• **WHAT IS REQUIRED**: Take the entries below and give them back exactly. Leave out nothing.
◇ ◇ ◇
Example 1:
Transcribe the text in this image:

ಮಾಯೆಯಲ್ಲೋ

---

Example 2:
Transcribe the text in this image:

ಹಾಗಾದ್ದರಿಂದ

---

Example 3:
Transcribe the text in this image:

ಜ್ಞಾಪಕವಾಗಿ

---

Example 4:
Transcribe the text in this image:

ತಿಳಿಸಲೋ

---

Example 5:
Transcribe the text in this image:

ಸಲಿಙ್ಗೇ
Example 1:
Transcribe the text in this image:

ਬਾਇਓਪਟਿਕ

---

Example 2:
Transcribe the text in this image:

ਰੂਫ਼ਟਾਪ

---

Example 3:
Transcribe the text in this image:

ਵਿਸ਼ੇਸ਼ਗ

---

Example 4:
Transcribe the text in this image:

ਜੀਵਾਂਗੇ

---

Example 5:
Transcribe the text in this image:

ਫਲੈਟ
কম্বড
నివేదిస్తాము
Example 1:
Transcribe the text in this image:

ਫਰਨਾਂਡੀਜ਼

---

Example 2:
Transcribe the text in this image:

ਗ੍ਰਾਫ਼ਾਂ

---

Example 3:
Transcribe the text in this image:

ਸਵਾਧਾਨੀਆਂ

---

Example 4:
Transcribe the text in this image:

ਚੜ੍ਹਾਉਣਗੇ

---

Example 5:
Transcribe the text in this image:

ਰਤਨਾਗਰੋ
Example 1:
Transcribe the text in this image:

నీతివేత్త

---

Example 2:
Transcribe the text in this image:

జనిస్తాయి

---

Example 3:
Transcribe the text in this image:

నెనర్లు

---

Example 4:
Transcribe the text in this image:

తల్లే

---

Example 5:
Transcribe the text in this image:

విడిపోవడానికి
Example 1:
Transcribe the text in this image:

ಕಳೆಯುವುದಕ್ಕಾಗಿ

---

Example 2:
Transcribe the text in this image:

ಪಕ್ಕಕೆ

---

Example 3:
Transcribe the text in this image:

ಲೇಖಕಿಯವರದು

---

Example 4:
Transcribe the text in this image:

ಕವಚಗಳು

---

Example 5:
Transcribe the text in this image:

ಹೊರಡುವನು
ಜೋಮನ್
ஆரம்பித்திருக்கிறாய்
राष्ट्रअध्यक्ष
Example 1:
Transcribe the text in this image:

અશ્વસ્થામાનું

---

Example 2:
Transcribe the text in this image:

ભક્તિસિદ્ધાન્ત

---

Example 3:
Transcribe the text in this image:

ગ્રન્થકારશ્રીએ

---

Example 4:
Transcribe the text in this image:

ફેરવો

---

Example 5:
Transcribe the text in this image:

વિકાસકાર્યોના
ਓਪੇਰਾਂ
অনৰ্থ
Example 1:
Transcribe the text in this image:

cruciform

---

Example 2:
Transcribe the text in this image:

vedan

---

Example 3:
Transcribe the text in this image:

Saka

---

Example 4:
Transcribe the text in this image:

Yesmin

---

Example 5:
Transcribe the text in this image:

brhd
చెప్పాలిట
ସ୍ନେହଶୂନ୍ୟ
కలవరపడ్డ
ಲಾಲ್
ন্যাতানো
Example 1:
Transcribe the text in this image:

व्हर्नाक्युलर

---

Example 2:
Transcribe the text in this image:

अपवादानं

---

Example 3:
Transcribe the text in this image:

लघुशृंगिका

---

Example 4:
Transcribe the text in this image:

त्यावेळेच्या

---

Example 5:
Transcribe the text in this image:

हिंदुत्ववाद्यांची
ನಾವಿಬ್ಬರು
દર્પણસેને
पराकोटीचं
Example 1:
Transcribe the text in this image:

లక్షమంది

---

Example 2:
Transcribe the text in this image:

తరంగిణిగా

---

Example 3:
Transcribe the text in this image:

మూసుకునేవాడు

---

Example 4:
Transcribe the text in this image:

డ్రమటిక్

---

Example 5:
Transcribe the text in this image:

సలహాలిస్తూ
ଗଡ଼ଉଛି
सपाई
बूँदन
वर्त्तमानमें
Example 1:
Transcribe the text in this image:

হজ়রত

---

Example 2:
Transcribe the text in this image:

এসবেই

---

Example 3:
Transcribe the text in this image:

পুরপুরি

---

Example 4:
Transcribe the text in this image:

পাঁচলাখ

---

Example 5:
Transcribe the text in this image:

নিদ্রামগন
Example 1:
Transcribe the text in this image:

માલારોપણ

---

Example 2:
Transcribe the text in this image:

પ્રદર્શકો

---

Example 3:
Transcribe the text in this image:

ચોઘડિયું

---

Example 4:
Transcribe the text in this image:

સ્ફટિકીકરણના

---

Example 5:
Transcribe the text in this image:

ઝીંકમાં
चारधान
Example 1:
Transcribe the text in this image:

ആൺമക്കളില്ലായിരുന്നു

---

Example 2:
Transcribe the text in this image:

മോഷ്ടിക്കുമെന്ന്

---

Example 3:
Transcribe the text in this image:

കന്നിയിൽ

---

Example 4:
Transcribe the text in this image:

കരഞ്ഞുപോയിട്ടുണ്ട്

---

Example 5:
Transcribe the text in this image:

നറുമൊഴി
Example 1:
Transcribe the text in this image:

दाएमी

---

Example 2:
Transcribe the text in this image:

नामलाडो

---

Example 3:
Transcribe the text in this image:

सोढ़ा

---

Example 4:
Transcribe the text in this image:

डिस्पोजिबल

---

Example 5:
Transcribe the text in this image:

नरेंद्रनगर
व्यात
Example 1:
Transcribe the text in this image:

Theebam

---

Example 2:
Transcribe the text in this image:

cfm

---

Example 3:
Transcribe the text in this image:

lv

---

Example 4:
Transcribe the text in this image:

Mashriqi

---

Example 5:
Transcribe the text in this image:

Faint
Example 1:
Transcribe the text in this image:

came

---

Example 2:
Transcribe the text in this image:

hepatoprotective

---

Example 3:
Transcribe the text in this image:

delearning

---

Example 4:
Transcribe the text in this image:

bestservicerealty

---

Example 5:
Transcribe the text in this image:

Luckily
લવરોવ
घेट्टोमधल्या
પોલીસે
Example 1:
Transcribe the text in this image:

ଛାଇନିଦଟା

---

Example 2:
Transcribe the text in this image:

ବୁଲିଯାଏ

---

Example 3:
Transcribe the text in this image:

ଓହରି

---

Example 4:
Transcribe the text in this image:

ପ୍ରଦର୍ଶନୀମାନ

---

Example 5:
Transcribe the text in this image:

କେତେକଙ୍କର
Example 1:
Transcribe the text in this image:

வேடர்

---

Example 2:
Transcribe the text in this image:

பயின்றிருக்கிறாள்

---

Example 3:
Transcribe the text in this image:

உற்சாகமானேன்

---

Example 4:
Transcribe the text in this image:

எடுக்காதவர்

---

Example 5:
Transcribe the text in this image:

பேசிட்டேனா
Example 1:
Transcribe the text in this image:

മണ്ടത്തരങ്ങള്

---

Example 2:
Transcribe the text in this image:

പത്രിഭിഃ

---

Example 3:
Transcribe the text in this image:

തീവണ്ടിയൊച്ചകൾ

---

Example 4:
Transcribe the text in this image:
◇ ◇ ◇
• **SOLUTION TO THIS EXERCISE**:
Example 1:
Transcribe the text in this image:

ಮಾಯೆಯಲ್ಲೋ

---

Example 2:
Transcribe the text in this image:

ಹಾಗಾದ್ದರಿಂದ

---

Example 3:
Transcribe the text in this image:

ಜ್ಞಾಪಕವಾಗಿ

---

Example 4:
Transcribe the text in this image:

ತಿಳಿಸಲೋ

---

Example 5:
Transcribe the text in this image:

ಸಲಿಙ್ಗೇ
Example 1:
Transcribe the text in this image:

ਬਾਇਓਪਟਿਕ

---

Example 2:
Transcribe the text in this image:

ਰੂਫ਼ਟਾਪ

---

Example 3:
Transcribe the text in this image:

ਵਿਸ਼ੇਸ਼ਗ

---

Example 4:
Transcribe the text in this image:

ਜੀਵਾਂਗੇ

---

Example 5:
Transcribe the text in this image:

ਫਲੈਟ
কম্বড
నివేదిస్తాము
Example 1:
Transcribe the text in this image:

ਫਰਨਾਂਡੀਜ਼

---

Example 2:
Transcribe the text in this image:

ਗ੍ਰਾਫ਼ਾਂ

---

Example 3:
Transcribe the text in this image:

ਸਵਾਧਾਨੀਆਂ

---

Example 4:
Transcribe the text in this image:

ਚੜ੍ਹਾਉਣਗੇ

---

Example 5:
Transcribe the text in this image:

ਰਤਨਾਗਰੋ
Example 1:
Transcribe the text in this image:

నీతివేత్త

---

Example 2:
Transcribe the text in this image:

జనిస్తాయి

---

Example 3:
Transcribe the text in this image:

నెనర్లు

---

Example 4:
Transcribe the text in this image:

తల్లే

---

Example 5:
Transcribe the text in this image:

విడిపోవడానికి
Example 1:
Transcribe the text in this image:

ಕಳೆಯುವುದಕ್ಕಾಗಿ

---

Example 2:
Transcribe the text in this image:

ಪಕ್ಕಕೆ

---

Example 3:
Transcribe the text in this image:

ಲೇಖಕಿಯವರದು

---

Example 4:
Transcribe the text in this image:

ಕವಚಗಳು

---

Example 5:
Transcribe the text in this image:

ಹೊರಡುವನು
ಜೋಮನ್
ஆரம்பித்திருக்கிறாய்
राष्ट्रअध्यक्ष
Example 1:
Transcribe the text in this image:

અશ્વસ્થામાનું

---

Example 2:
Transcribe the text in this image:

ભક્તિસિદ્ધાન્ત

---

Example 3:
Transcribe the text in this image:

ગ્રન્થકારશ્રીએ

---

Example 4:
Transcribe the text in this image:

ફેરવો

---

Example 5:
Transcribe the text in this image:

વિકાસકાર્યોના
ਓਪੇਰਾਂ
অনৰ্থ
Example 1:
Transcribe the text in this image:

cruciform

---

Example 2:
Transcribe the text in this image:

vedan

---

Example 3:
Transcribe the text in this image:

Saka

---

Example 4:
Transcribe the text in this image:

Yesmin

---

Example 5:
Transcribe the text in this image:

brhd
చెప్పాలిట
ସ୍ନେହଶୂନ୍ୟ
కలవరపడ్డ
ಲಾಲ್
ন্যাতানো
Example 1:
Transcribe the text in this image:

व्हर्नाक्युलर

---

Example 2:
Transcribe the text in this image:

अपवादानं

---

Example 3:
Transcribe the text in this image:

लघुशृंगिका

---

Example 4:
Transcribe the text in this image:

त्यावेळेच्या

---

Example 5:
Transcribe the text in this image:

हिंदुत्ववाद्यांची
ನಾವಿಬ್ಬರು
દર્પણસેને
पराकोटीचं
Example 1:
Transcribe the text in this image:

లక్షమంది

---

Example 2:
Transcribe the text in this image:

తరంగిణిగా

---

Example 3:
Transcribe the text in this image:

మూసుకునేవాడు

---

Example 4:
Transcribe the text in this image:

డ్రమటిక్

---

Example 5:
Transcribe the text in this image:

సలహాలిస్తూ
ଗଡ଼ଉଛି
सपाई
बूँदन
वर्त्तमानमें
Example 1:
Transcribe the text in this image:

হজ়রত

---

Example 2:
Transcribe the text in this image:

এসবেই

---

Example 3:
Transcribe the text in this image:

পুরপুরি

---

Example 4:
Transcribe the text in this image:

পাঁচলাখ

---

Example 5:
Transcribe the text in this image:

নিদ্রামগন
Example 1:
Transcribe the text in this image:

માલારોપણ

---

Example 2:
Transcribe the text in this image:

પ્રદર્શકો

---

Example 3:
Transcribe the text in this image:

ચોઘડિયું

---

Example 4:
Transcribe the text in this image:

સ્ફટિકીકરણના

---

Example 5:
Transcribe the text in this image:

ઝીંકમાં
चारधान
Example 1:
Transcribe the text in this image:

ആൺമക്കളില്ലായിരുന്നു

---

Example 2:
Transcribe the text in this image:

മോഷ്ടിക്കുമെന്ന്

---

Example 3:
Transcribe the text in this image:

കന്നിയിൽ

---

Example 4:
Transcribe the text in this image:

കരഞ്ഞുപോയിട്ടുണ്ട്

---

Example 5:
Transcribe the text in this image:

നറുമൊഴി
Example 1:
Transcribe the text in this image:

दाएमी

---

Example 2:
Transcribe the text in this image:

नामलाडो

---

Example 3:
Transcribe the text in this image:

सोढ़ा

---

Example 4:
Transcribe the text in this image:

डिस्पोजिबल

---

Example 5:
Transcribe the text in this image:

नरेंद्रनगर
व्यात
Example 1:
Transcribe the text in this image:

Theebam

---

Example 2:
Transcribe the text in this image:

cfm

---

Example 3:
Transcribe the text in this image:

lv

---

Example 4:
Transcribe the text in this image:

Mashriqi

---

Example 5:
Transcribe the text in this image:

Faint
Example 1:
Transcribe the text in this image:

came

---

Example 2:
Transcribe the text in this image:

hepatoprotective

---

Example 3:
Transcribe the text in this image:

delearning

---

Example 4:
Transcribe the text in this image:

bestservicerealty

---

Example 5:
Transcribe the text in this image:

Luckily
લવરોવ
घेट्टोमधल्या
પોલીસે
Example 1:
Transcribe the text in this image:

ଛାଇନିଦଟା

---

Example 2:
Transcribe the text in this image:

ବୁଲିଯାଏ

---

Example 3:
Transcribe the text in this image:

ଓହରି

---

Example 4:
Transcribe the text in this image:

ପ୍ରଦର୍ଶନୀମାନ

---

Example 5:
Transcribe the text in this image:

କେତେକଙ୍କର
Example 1:
Transcribe the text in this image:

வேடர்

---

Example 2:
Transcribe the text in this image:

பயின்றிருக்கிறாள்

---

Example 3:
Transcribe the text in this image:

உற்சாகமானேன்

---

Example 4:
Transcribe the text in this image:

எடுக்காதவர்

---

Example 5:
Transcribe the text in this image:

பேசிட்டேனா
Example 1:
Transcribe the text in this image:

മണ്ടത്തരങ്ങള്

---

Example 2:
Transcribe the text in this image:

പത്രിഭിഃ

---

Example 3:
Transcribe the text in this image:

തീവണ്ടിയൊച്ചകൾ

---

Example 4:
Transcribe the text in this image:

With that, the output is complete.